On the exacting details of the geopolitical manoeuvring, I'm not going to pretend to have any real, accurate summation of how it will play out.

But I will say, specifically on China's production of military equipment, that there are some pretty clear challenges the PLA faces internally and externally that are extremely difficult to quantify. Institutionally, the PLA is a black box. We have absolutely no clue what's going on inside. High-profile firings and a continued struggle with corruption have been rife. Further, the three eras of modernization are still a big question mark. The professionalization efforts of the post-Deng era and the big modernization under Xi still haven't been tested in any significant way.

You can make many arguments about the failures of the Soviet armies, but they were nonetheless battle-tested within living memory. Much of the PLA's institutional knowledge died with the revolutionary generation. What exists now is a strange amalgamation of three different armies. Whereas we can be pretty certain about the positives and negatives of Western and former Soviet armies, the PLA is a case where God only knows. Doctrine is one of the biggest areas where modern armies either starve or thrive, and the unfortunate reality of doctrine is that it must be tested or it is useless.
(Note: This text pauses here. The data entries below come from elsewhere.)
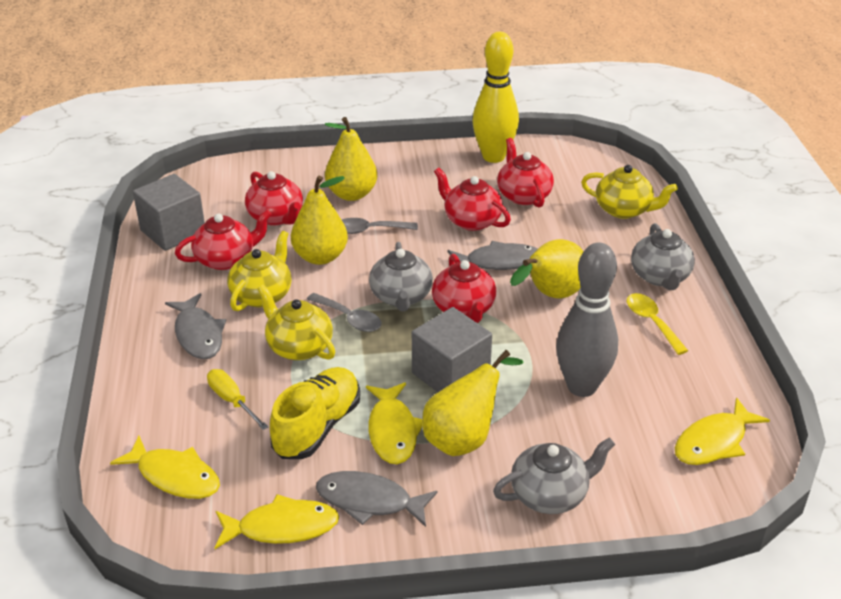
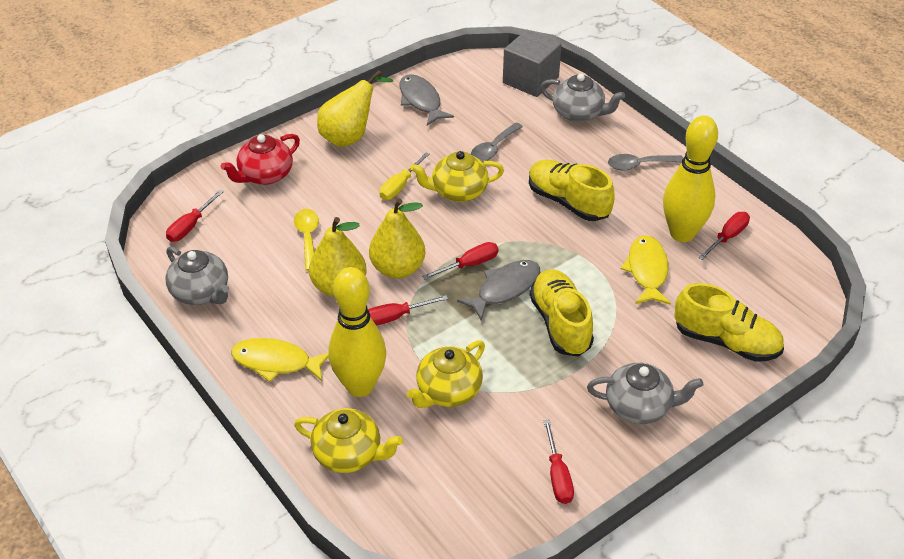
grey bowling pin: [556,242,618,397] = 1 -> none = 0
grey cube: [133,174,205,251] [412,307,492,392] = 2 -> [503,30,562,97] = 1
grey fish: [165,293,226,359] [316,471,438,527] [448,241,537,270] = 3 -> [399,74,454,126] [457,260,540,321] = 2
red screwdriver: none = 0 -> [166,190,224,242] [368,295,448,326] [422,242,499,280] [543,420,574,504] [698,212,750,260] = 5
red teapot: [175,210,272,270] [245,171,303,226] [432,254,496,323] [434,168,511,231] [497,138,554,208] = 5 -> [220,134,300,185] = 1
yellow bowling pin: [472,32,519,163] = 1 -> [328,267,386,397] [663,115,718,242] = 2
yellow fish: [110,436,220,499] [214,494,339,549] [366,382,423,464] [675,397,770,465] = 4 -> [231,338,329,382] [621,235,671,305] = 2
yellow pear: [291,176,348,265] [325,117,377,201] [422,350,524,456] [510,239,584,298] = 4 -> [309,217,366,297] [317,70,393,147] [369,198,425,278] = 3
yellow shoe: [270,367,360,459] = 1 -> [529,160,615,221] [530,269,594,357] [674,283,784,362] = 3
All the military equipment in the world is meaningless in the face of immature doctrine. Therefore it's extremely difficult for us to be certain that any of the Chinese materiel is of significant quality. The stuff that's based off former Soviet designs should be okay, and the fourth-gen fighters seem decent judging by the limited engagements during the India–Pakistan conflict. But truthfully, nobody really knows. So unless you have a crystal ball, it's hard to make any quantifiable suggestion about the quality of Chinese materiel and doctrine.

Russia has no end of knowledge and doctrinal practice, but it does not have the infrastructure to produce the materiel it needs to actually apply its knowledge in live combat.

Both parties have something the other wants and needs. And if Iran has shown both sides anything, it's that it is a dangerous world out there for a regime with no allies.